"I cry because I'm sad. And when you're sad, you cry..." These were the first spontaneous and moving words in a 17-year-old boy's speech to Bobo, his grandfather, at his funeral a few months ago. The words touched me and stayed with me, as did the feeling of connection and respect they generated in me.
Over the past few weeks I’ve wondered why these words resonated with me so deeply. And the answer is ultimately simple. It was not the words that were strong; rather, it was the authentic sharing of an intimate experience. A moment of balance between listening to oneself and sharing with others, as if there were no longer any separation.
I often meet business leaders whose intention is to improve team commitment and facilitate transformation. They ask themselves with sincerity what message to convey or what process to improve. Often, however, the question to ask is simpler and unfortunately less comfortable: Do I want to engage in a sincere and vulnerable relationship with my professional entourage? If so, how can authenticity be relearned, and vulnerability tolerated?
For a conceptual and scientific approach to vulnerability, I strongly recommend Brené Brown's video The power of vulnerability or Emma Seppalla's article in the Harvard Business Review What bosses gain in being vulnerable. But finally, what is the point of knowing that vulnerability helps to engage teams if, under pressure, our physical automatisms systematically lead us to more secure interactions?
With concrete self-observation practices focused on their experience “in the moment”, many leaders realize that they hold their breath or clench their jaws before they start an executive committee. Unconscious and disturbed by physical discomfort, they forget their intention to be authentic and connected, and return to their automatisms. They disconnect from their teams and regain control, which has a direct impact on the relationship of trust and, indirectly, on the performance of their organization.

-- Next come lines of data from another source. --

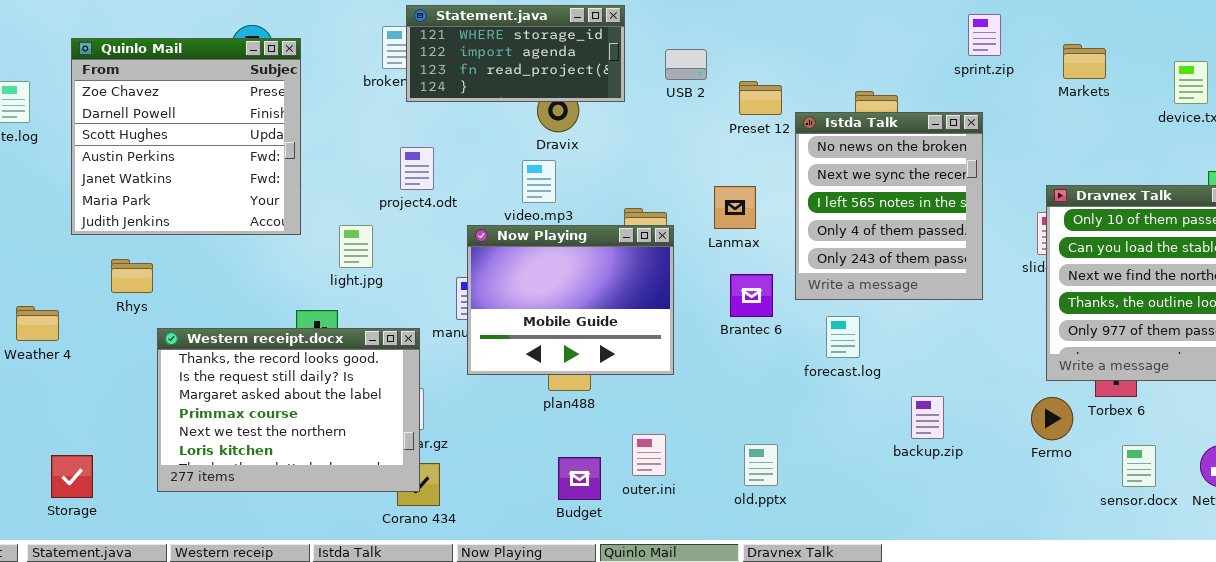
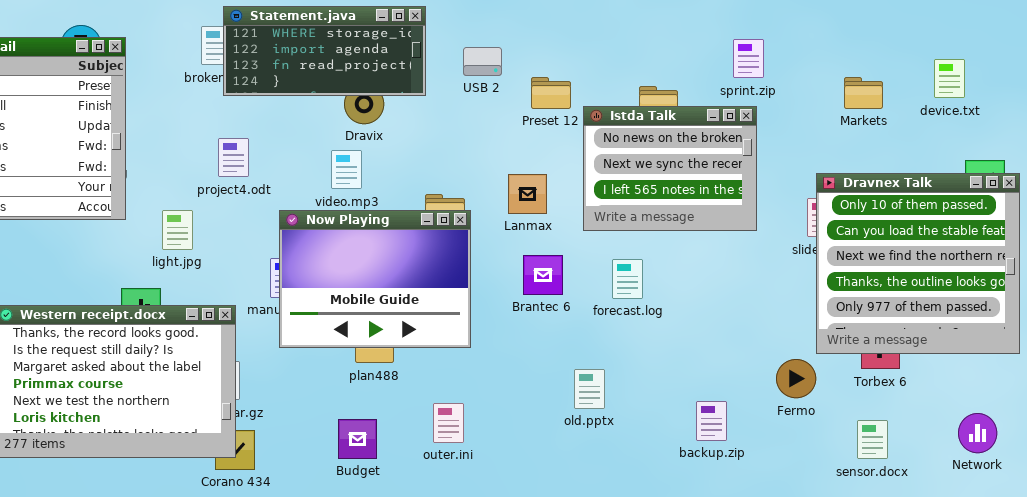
sprint.zip: [968,14,1001,56] -> [733,39,764,78], moved
Markets: [1063,44,1106,79] -> [844,77,883,109], moved
Istda Talk: [795,112,983,300] -> [583,106,757,231], resized
forecast.log: [826,316,860,358] -> [612,259,643,299], moved
backup.zip: [911,396,944,439] -> [696,401,727,441], moved
Fermo: [1031,397,1073,440] -> [776,359,816,398], moved
old.pptx: [744,444,778,486] -> [574,369,605,409], moved
sensor.docx: [1122,445,1156,487] -> [857,420,888,459], moved
Budget: [558,457,601,500] -> [338,419,377,459], moved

It is often the physical experience of vulnerability that makes it unbearable, whether it is holding one’s breath, tension in the jaw, or a knot in the stomach. And it is by learning first to tolerate this physical experience that a sincere connection becomes possible. Then, like a top-level athlete, it will be necessary to engage in personal practices that will make authentic behaviours more easily accessible at a time when the need to connect will only be equalled by the feeling of vulnerability.
Such practices, often identified through coaching, will vary from person to person and will be aiming at aligning mind and body towards authentic behaviours even under pressure.
This so-called somatic approach to executive leadership development is still new in Europe and already well-developed in some other parts of the world. It suggests that, to improve a leader's individual performance, they must first increase awareness of their physical sensations, emotions and thoughts, and then engage in pragmatic practices that will anchor a new and more powerful behaviour.
“This approach is now considered by many scientists as the most direct way for leaders to access the level of exemplarity required by today's economic, environmental, and societal challenges.
And in everyday life, such authenticity can have major ramifications as well. After all, it enabled the teen at the funeral to pay tribute to his grandfather in the most powerful way, and his message has stayed with me ever since.